So began this week's serial on Radio 4. The Victorian Internet by Tom Standage tells the story of the electric telegraph, and its eventual worldwide development by Samuel Morse and other pioneers. David Rintoul provided a nice tone of relaxed factuality for the reading so that the required technical explanations were not overawing or tedious.
Science seems always to have been one step ahead of the people who live with it, and 100 years ago the laws of physics must have seemed quite baffling. When the telegraph system was first laid out in America, few people understood how it worked. One farmer even decided that it must be a failure because he never heard any dispatches going up the line.
Years later, after the invention of wireless radio, Mark Lamarr sat in a studio with a big pile of records.
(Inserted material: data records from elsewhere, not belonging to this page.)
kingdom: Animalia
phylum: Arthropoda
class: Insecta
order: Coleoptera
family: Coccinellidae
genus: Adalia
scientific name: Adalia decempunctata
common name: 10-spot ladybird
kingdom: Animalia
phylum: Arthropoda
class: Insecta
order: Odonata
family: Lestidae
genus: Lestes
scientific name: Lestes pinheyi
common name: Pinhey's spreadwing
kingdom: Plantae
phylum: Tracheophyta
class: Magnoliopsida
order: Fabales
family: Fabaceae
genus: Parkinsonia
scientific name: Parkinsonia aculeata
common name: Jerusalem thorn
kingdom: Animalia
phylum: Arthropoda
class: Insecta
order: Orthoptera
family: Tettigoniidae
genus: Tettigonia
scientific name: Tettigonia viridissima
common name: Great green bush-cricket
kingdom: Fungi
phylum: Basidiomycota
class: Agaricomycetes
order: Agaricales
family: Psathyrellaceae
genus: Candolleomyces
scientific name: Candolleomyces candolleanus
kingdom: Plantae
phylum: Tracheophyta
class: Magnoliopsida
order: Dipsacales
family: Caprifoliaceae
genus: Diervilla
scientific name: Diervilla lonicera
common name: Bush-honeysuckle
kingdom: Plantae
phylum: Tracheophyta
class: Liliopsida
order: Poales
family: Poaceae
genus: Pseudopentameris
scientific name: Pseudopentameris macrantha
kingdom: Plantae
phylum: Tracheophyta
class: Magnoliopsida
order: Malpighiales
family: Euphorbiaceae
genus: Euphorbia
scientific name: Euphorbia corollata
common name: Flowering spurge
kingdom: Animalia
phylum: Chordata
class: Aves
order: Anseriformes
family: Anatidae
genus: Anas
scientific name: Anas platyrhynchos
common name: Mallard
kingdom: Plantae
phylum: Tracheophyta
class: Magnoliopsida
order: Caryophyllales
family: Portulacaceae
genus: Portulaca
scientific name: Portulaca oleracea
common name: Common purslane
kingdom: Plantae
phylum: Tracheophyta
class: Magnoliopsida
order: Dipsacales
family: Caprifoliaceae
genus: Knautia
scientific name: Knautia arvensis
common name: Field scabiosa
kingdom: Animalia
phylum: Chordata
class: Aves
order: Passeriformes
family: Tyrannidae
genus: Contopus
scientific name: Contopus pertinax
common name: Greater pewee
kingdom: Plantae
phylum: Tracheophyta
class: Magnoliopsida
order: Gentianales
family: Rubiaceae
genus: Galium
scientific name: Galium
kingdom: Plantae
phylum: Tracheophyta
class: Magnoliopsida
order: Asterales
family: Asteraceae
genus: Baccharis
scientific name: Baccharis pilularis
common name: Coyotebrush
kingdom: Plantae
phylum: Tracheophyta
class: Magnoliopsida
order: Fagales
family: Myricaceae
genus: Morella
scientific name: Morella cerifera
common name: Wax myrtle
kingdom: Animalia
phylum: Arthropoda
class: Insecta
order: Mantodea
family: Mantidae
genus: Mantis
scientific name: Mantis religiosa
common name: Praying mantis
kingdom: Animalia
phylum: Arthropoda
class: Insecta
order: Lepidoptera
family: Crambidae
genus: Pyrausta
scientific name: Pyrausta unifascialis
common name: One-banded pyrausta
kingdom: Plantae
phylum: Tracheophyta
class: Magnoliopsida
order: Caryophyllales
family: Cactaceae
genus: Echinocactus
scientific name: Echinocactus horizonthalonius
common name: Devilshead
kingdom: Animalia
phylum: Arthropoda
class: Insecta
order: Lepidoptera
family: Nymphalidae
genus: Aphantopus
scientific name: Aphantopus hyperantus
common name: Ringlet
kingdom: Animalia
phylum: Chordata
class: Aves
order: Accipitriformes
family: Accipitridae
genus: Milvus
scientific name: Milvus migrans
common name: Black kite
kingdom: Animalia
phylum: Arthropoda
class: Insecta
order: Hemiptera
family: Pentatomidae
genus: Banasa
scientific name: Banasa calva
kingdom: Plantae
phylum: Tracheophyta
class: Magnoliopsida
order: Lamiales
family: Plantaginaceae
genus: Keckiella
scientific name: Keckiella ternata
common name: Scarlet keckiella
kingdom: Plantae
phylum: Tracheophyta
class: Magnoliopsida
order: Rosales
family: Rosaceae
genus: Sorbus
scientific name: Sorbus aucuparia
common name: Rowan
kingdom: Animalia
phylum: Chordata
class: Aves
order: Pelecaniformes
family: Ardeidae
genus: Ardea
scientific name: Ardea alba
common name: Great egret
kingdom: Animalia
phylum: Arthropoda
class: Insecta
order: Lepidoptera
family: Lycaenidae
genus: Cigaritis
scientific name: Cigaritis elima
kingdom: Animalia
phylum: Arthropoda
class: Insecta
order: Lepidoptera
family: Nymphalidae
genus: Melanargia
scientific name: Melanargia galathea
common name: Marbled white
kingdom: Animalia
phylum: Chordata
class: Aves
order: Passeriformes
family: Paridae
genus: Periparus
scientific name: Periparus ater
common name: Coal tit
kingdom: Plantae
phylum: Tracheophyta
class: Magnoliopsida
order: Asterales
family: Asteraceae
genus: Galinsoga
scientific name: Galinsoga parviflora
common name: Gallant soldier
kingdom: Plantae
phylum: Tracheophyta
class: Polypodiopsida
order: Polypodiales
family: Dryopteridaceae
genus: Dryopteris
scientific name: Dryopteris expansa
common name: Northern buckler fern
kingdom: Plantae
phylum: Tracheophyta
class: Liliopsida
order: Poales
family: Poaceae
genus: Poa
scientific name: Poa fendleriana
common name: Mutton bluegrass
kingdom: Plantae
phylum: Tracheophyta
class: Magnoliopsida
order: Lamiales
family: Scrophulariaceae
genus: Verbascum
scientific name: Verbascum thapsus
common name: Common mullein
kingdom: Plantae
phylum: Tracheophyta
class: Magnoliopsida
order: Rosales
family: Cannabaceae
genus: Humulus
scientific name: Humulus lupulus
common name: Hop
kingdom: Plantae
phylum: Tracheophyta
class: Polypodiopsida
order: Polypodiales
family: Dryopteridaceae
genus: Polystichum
Rock'n'roll is something else that resulted from noises being sent along wires, and if the genre is to survive its enforced leap from Radio 1 to Radio 2, then it needs someone like Lamarr to make sure it arrives safely.
He opened his new series Shake, Rattle and Roll (Radio 2, Monday) by announcing the one great truth: "Elvis is still dead." Lamarr takes over the ground so well-prepared over the past four weeks by Frank Skinner's In the Days before Rock'n'Roll. This week he delved deep and came up with several songs about Cadillacs, including a 1947 version of the Jackie Brenston classic, "Rocket 88".
If you ain't got a Cadillac, you could always try a motor-scooter instead. This was the form of transport encountered by Henry VIII in Corridors of Light and Shadow (Radio 3, Sunday). Actually, he was looking for a horse, or maybe a mother, for his unborn son. He didn't seem to have made his mind up yet. Instead, he wandered around an Italian Renaissance city disguised as a musician and plagued by this bloke on a Vespa. All very mysterious.
If the young king really did once make a furtive visit to Mantua, as this programme suggested, then he was surely tempted by the late Duke's widow, Isabella d'Este. Set against a background of very modern noises, the regal pair went sightseeing together, and she seemed to drop a few hints. She pointed out frescoes where English royal livery lay entwined with Gonzagan marigolds. "Apollo wears a short skirt and leans forward," she observed. "He wears nothing underneath." This undoubtedly made Henry go all hot and sweaty, and when she led him into her secret garden he probably thought his luck was in. Trouble was, he was already married and she was having none of it.